__To do__.
Carry on the episode description about clothing as a political act from the point where it stops.

Getting Dressed Is a Political Act (And Has Always Been) episode artwork

Everything Is Political series

Getting Dressed Is a Political Act (And Has Always Been)

June 29, 2026

This episode is for you if you’ve ever felt guilty for caring about clothes — or want language for why what you wear was never just about you in the first place.

Becky and Taina talk clothing, fashion, and body politics with Dacy Gillespie of Mindful Closet, who was raised by labor-organizer parents and grew up believing clothes were both political and a little shameful to care about. Dacy traces her work’s evolution from “minimalist personal styling” to something much closer to body liberation — because she realized almost none of her clients could get dressed without first confronting how they felt about their own bodies.

From there, the conversation covers a lot of ground: the “first day of school outfit” as an early, brutal lesson in class, Sonya Renee Taylor’s ladder of bodily hierarchy, professionalism dress codes as a stand-in for race and respectability politics, the double standard in whose bare skin gets treated as scandal versus fashion, and the quiet way plus-size clothing options keep shrinking even as demand grows. It closes on aging, gray hair, and the radical power of small, repeated refusals.

About our guest

Dacy Gillespie is the founder of Mindful Closet, a personal styling practice that’s evolved over more than a decade from minimalism-focused wardrobe editing into work rooted in body liberation and fat activism. She helps clients get dressed in ways that feel good, not just flattering.

__Data__.
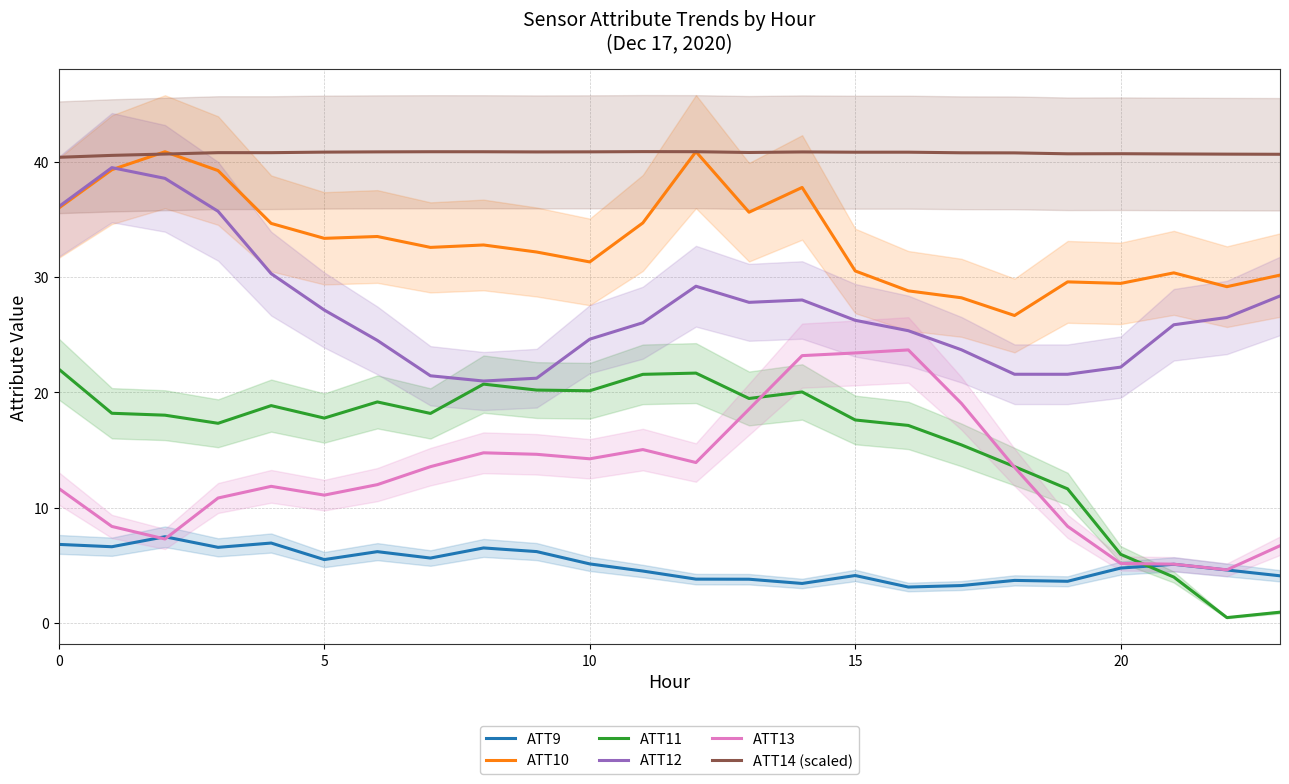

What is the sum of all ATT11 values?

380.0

__Expected answer__.
In This Episode, We Get Into:

  • Dacy’s origin story: raised by labor-organizer parents who taught her clothes were both political and shameful to care about
  • The “first day of school outfit” as an early, brutal lesson in class and belonging
  • Sonya Renee Taylor’s “ladder of bodily hierarchy” — and who sits at the top of it
  • Professionalism dress codes as a stand-in for race, class, and respectability politics
  • A Missouri House rule requiring women (not men) to keep their shoulders covered on the chamber floor — and what “modesty” is actually policing
  • The double standard in whose bare skin gets treated as scandal versus fashion — from red carpets to state legislatures
  • Fast fashion guilt, and why financial privilege quietly determines who gets to shop “ethically”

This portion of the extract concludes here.